After World War II, In 1946, during an American expedition called “operation high-jump,” the team located the abandoned base and the giant snow cruiser sitting exactly as it had been left. The team of explorers said the vehicle was in remarkably good condition. Saying “only air in the tires and a basic servicing would have had it up and running again”. However; nothing further was done and the Arctic Snow Cruiser was once again closed up and left to the elements.
In 1958 the cruiser made its final appearance on the world stage. This time it was an international expedition that completely uncovered the snow cruiser from its tomb of ice using a bulldozer. It was hidden under several feet of snow, but a long bamboo pole left by the previous expedition still marked the location of the Snow Cruiser. Inside the cruiser was again reported to be exactly how it was leftover two decades ago. Complete with newspapers, magazines, and cigarettes still placed as if waiting to be picked back up. This group of explorers was likely unaware at the time, but they were the last people to see the incredible Arctic Snow Cruiser.
Or were they? Could it be possible that the snow cruiser is still sitting under the snow and ice of Antarctica? Somewhat recently a team located pieces of Douglas Mawson’s “air-tractor”. They were discovered under 9 feet of ice (3 m). Relics from old expeditions are found regularly to this day. Many of these items are preserved by the sub-zero temperatures and ice encasement. Some feel that the Soviets may have recovered the Snow Cruiser after it was unearthed in 1958. While this is very plausible, it is unverifiable and remains just a theory. So to answer my question, “Could it be possible that the snow cruiser is still sitting under the snow”? This is likely not the case.
This is because in February of 1963 a US Navy icebreaker ship spotted an unusual streak of brown amongst the blues and whites of passing icebergs. As they edged closer they were amazed to find what appeared to be the remains of Little America III protruding from the iceberg. The ship launched its helicopter to take aerial photos. It even landed on the iceberg in an attempt to access the base. Ultimately they were unable to find a way in, however; they could clearly make out the remains of tents, fabric, and prefabricated huts. Huts that were strikingly similar to huts that Byrd used during his expeditions. The icebreaker was able to verify that cans of food and equipment were still neatly packed on the shelves; much like the team who visited Little America III in 1958 described. Five telephone poles and antenna fitting still stood above the snow. Notably, two bamboo marker poles were still in place on the surface.

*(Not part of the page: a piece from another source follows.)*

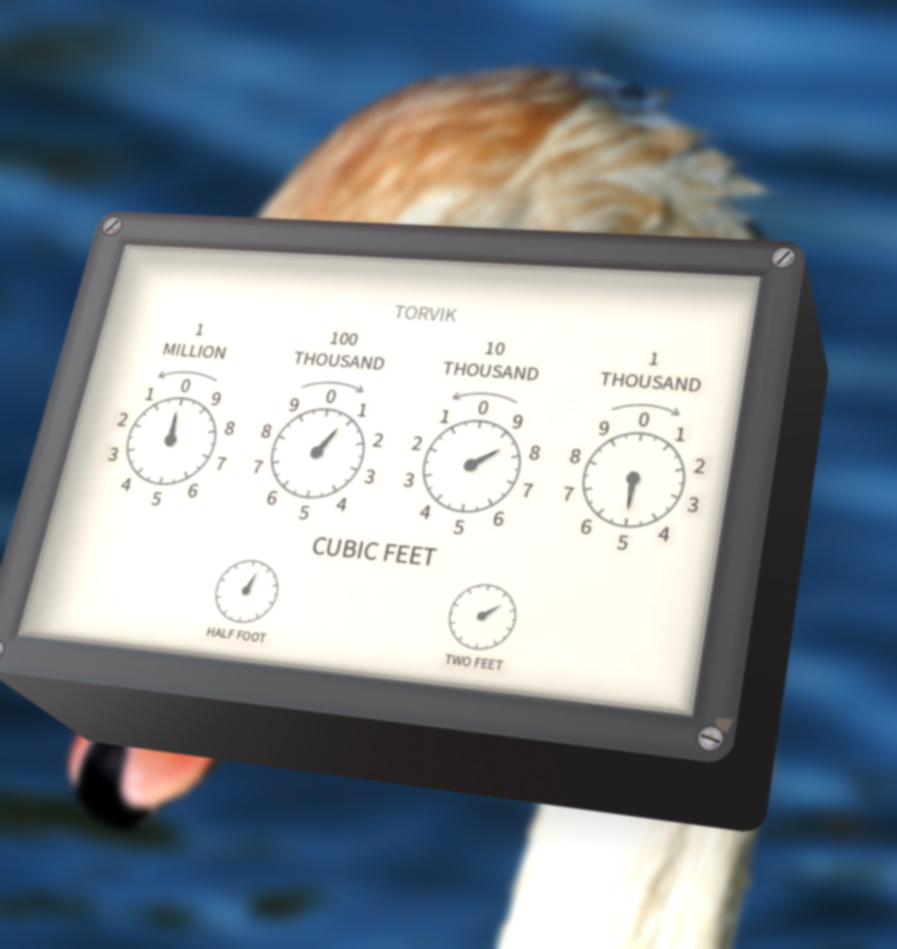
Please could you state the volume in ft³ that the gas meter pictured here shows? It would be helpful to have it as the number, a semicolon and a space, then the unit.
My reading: 8500; ft³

It is a safe assumption that the ruins found by the Navy were that of Little America III. With that assumption taken into account, it means that the majority, if not all of the base has broken off the Antarctic ice shelf and has drifted away into the ocean. We do not know what part of the base that iceberg held, but it is entirely possible that one of those bamboo markers stood over the buried Arctic Snow Cruiser. It has likely drifted out to sea and eventually sunk to the sea bed. Though, a part of me doesn’t accept that this was its fate. I still hold hope that one day she will emerge jutting out of an old iceberg or maybe parched on the side of the Ross ice shelf. Perhaps it will be dredged up from the seabed by a commercial fishing operation. One thing is certain though, despite its failure to connect the East and West bases it succeeded at igniting the American spirit, imagination, and most of all innovation.